İncelenen dosyada; tekerrüre esas alınan mahkumiyet hükmünde, sanığa hükmolunan hürriyeti bağlayıcı ceza, para cezasına çevrildiği ve asıl mahkumiyet olan 57.750 lira ağır para cezasının onbin lirası bir gün sayılarak tekerrür nedeniyle cezanın beşgün artırılması gerektiği halde, Yerel Mahkemece hapis cezası esas alınarak tekerrürden dolayı fazla artırma yapıldığı saptandığından, Yargıtay C.Başsavcılığı itirazının ikinci bölümü kabul edilmeli ve yerel mahkeme hükmünün bozulmasına karar verilmelidir.

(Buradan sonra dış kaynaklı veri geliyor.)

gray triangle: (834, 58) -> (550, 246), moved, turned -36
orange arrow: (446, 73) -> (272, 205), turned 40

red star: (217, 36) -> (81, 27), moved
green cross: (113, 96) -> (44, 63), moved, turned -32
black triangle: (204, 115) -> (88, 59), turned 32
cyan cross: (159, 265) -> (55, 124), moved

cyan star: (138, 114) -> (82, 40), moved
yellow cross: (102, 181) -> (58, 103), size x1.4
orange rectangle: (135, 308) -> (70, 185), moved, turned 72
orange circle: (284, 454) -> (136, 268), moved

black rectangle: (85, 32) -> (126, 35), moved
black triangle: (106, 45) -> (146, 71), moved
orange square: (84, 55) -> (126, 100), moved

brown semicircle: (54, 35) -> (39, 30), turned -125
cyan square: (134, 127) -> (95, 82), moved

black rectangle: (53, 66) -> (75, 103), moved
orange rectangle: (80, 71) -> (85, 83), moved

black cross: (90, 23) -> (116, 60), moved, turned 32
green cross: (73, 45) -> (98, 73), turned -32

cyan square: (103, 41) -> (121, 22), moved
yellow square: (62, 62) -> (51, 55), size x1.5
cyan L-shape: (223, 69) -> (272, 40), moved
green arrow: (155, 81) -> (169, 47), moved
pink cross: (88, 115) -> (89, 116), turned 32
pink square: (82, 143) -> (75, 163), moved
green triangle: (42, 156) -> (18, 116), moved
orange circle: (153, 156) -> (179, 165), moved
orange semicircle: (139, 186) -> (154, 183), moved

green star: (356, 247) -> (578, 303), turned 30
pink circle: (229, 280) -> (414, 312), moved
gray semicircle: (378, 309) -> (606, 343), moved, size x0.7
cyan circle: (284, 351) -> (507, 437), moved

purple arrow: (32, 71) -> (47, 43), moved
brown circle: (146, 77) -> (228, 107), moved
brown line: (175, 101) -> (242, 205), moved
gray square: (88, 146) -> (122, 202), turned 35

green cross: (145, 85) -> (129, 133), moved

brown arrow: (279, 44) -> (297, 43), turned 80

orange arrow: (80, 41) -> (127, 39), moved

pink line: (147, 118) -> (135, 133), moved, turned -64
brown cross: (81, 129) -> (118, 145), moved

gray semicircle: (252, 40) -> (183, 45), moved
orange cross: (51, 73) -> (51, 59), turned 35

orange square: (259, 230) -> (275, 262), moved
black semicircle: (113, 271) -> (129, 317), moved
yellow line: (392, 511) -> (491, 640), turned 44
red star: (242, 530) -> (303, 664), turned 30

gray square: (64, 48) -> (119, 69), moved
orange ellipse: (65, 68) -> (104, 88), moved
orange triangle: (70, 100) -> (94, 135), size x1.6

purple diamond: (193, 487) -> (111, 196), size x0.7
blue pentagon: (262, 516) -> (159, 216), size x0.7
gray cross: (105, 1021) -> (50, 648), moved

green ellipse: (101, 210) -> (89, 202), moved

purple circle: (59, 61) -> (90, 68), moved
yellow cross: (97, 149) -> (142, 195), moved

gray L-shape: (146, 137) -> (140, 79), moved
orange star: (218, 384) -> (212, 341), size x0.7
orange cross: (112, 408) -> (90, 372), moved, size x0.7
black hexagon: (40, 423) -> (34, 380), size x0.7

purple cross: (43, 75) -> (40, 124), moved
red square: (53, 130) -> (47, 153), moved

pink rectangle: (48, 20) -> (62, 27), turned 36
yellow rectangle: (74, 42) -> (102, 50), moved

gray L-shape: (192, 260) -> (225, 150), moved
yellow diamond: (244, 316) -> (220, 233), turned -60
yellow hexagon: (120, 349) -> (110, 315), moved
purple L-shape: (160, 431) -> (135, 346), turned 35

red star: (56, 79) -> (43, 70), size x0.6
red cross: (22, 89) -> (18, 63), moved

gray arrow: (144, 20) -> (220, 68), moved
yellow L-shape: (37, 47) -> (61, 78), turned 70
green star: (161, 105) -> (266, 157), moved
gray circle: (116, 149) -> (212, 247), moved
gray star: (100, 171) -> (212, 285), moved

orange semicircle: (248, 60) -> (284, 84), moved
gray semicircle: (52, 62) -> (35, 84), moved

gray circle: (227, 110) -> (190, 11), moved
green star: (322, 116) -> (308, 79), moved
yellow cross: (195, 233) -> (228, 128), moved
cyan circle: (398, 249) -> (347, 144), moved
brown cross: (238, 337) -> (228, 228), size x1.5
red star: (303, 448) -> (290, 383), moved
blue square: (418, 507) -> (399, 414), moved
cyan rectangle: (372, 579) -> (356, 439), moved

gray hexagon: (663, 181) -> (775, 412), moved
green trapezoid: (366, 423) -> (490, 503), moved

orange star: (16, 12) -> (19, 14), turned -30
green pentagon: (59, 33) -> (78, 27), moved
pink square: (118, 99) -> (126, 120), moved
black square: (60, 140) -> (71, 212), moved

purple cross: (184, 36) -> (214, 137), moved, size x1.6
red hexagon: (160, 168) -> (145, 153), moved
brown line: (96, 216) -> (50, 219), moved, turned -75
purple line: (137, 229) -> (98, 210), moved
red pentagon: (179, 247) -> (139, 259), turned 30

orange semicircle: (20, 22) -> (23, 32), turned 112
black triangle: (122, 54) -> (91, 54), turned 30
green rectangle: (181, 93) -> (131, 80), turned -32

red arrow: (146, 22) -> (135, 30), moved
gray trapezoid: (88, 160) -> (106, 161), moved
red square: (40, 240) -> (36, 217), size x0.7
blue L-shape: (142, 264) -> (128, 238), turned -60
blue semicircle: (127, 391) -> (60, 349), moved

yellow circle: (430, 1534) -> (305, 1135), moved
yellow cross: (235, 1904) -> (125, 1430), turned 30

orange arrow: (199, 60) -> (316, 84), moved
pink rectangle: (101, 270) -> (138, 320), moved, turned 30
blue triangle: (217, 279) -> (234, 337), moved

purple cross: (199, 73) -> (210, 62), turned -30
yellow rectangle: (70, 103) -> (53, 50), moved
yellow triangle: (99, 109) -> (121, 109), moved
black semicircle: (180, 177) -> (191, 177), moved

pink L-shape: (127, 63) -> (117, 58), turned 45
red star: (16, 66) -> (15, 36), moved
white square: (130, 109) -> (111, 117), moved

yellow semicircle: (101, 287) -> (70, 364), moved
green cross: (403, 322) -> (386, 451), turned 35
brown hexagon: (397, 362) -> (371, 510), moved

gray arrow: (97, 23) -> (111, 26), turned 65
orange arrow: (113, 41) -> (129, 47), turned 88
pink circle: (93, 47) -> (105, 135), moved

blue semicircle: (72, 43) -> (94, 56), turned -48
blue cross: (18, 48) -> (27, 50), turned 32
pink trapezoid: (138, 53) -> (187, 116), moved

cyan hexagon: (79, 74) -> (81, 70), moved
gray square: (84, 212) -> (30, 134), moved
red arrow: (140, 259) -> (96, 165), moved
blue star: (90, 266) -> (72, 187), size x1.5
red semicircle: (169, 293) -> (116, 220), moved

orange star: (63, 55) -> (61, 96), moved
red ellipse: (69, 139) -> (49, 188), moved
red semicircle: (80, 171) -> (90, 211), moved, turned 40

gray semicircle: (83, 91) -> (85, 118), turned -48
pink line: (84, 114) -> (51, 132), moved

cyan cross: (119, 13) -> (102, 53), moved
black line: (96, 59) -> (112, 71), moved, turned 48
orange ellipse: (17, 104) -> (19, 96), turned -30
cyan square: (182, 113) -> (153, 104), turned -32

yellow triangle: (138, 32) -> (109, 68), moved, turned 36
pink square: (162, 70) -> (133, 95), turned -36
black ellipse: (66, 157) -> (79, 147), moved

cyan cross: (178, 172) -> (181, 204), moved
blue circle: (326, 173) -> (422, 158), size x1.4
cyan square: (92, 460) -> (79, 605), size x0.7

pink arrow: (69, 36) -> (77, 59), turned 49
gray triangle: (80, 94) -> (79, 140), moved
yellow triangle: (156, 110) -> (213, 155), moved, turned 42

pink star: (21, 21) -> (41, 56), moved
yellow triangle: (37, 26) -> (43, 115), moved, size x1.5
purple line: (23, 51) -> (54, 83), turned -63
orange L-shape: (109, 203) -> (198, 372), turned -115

SONUÇ : Açıklanan nedenlerle, Yargıtay C.Başsavcılığı itirazının birinci bölümünün reddine, ikinci itiraz sebebinin kabulü ile; tekerrürden dolayı, ceza fazla artırıldığından Özel Daire onama kararının bu yönüyle kaldırılmasına ve Yerel Mahkeme hükmünün bu sebeple BOZULMASINA, 16.3.1992 günü oybirliğiyle karar verildi.